Fixing ADAS Systems Makes Up Over a Third of Collision Repair Costs

Even minor damage to systems such as front radar or distance sensors can result in additional repair expenses of up to $1,540.


A recent study by AAA found advanced driver assistance systems (ADAS), like automatic emergency braking, blind spot monitoring and lane departure warning, can add up to 37.6% to the total repair cost after a crash. This is due to the high cost of replacing and calibrating the sensors that operate these systems. 

Even minor damage to systems such as front radar or distance sensors can result in additional repair expenses of up to $1,540. AAA advises consumers to be aware of the repair costs associated with these vehicle systems, and prioritize repairing them when necessary to ensure they work as intended. 

“Vehicles equipped with more sophisticated safety systems are much more common now, especially since NHTSA proposed its rule requiring automatic emergency braking earlier this year,” said Greg Brannon, AAA’s director of automotive engineering. “Consumers should know about the repair costs associated with these technologies. But they must also understand the importance of fixing them since improperly functioning systems could result in a deadly crash.”

Many variables can affect the cost of repairing ADAS, including vehicle make and model, the type and location of the sensor and the type of facility where the repair work is performed. Consumers may not realize it, but the sensors that help ADAS “see” the world around the vehicle are located at the front, side and back. AAA looked at four repair scenarios---front-end collision, side mirror replacement, rear collision and windshield replacement---to understand the costs of repairing these sensors.

The highest repair cost for ADAS components is attributed to radar sensors and cameras damaged in a front-end collision. However, the replacement of a side mirror represented the largest proportion of repair costs of the three scenarios.

For the three vehicles (model year 2023) evaluated in this report, AAA found:

  • The average cost of replacing ADAS components in a minor front collision repair was $1,540, or 13.2% of the average total repair. 
  • An average of 70.8% of the repair cost ($1,067) was attributable to the ADAS camera included in the side mirror assembly.  
  • The average cost of replacing ADAS components in a minor rear collision repair was $684, or 40.9% of the average total repair estimate of $1,698. 
  • The cost of windshield glass replacement attributable to ADAS components averaged 25.4% ($360) of the total repair cost.
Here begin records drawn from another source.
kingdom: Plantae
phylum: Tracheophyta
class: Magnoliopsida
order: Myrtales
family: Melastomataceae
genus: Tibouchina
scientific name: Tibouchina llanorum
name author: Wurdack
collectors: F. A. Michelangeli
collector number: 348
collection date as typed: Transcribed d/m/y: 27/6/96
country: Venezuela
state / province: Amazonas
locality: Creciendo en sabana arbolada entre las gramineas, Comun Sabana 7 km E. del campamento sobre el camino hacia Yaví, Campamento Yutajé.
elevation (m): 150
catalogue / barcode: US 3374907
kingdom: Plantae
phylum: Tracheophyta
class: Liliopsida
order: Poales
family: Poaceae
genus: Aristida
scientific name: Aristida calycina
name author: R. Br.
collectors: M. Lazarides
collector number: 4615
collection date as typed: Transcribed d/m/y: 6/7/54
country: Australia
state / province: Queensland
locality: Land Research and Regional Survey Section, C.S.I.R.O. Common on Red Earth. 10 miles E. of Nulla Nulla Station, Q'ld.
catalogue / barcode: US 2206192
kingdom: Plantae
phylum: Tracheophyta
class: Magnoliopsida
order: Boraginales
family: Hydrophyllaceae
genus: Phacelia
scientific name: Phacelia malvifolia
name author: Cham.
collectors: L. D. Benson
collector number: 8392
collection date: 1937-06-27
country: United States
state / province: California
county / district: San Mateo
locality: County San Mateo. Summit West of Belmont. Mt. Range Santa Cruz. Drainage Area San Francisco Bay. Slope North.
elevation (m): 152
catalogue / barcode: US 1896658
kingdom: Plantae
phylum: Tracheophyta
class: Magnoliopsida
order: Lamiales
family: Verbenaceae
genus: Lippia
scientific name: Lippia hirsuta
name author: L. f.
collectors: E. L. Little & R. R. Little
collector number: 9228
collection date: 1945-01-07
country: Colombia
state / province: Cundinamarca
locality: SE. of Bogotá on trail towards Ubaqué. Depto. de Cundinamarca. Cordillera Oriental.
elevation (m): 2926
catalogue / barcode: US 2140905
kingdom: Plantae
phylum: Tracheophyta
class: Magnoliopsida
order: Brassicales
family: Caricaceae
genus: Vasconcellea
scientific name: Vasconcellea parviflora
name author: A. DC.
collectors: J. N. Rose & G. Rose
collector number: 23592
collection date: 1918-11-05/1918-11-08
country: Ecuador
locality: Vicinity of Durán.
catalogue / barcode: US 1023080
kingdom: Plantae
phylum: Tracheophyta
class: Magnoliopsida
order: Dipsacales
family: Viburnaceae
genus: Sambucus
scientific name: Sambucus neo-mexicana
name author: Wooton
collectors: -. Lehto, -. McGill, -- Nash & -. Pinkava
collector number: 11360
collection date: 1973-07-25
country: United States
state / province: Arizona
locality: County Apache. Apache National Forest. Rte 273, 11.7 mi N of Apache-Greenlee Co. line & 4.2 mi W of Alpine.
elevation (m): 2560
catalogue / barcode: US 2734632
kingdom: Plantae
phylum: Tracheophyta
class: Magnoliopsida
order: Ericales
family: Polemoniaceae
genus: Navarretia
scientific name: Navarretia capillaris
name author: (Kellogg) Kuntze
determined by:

Individual ADAS component costs (part and specific labor/calibration) over the four repair scenarios range from a low of $290 to a high of $1,596. AAA’s research determined the ranges listed below for typical ADAS repair expenses. Note that these numbers are for costs over and above the normal body work required following a collision.

  • Front radar sensors used with automatic emergency braking and adaptive cruise control systems: $500 to $1,300. 
  • Front camera sensors used with automatic emergency braking, adaptive cruise control, lane departure warning and lane keeping assistance (does not include the cost of a replacement windshield): $600 to $800. 
  • Mirror mount, side mirror used with around-view systems: $740 to $1,600. 
  • Windshield camera sensor used with lane keeping assistance, traffic sign recognition and pedestrian detection: $900 to $1,200. 
  • Front or rear ultrasonic sensors used with parking assist systems: $300 to $1,000.

A driver is alerted by a warning light or icon on the instrument panel and/or a message display if an ADAS component is failing and causing the system to be inoperable. Once this occurs, it’s crucial for drivers to take their vehicle to a reputable repair facility for repair.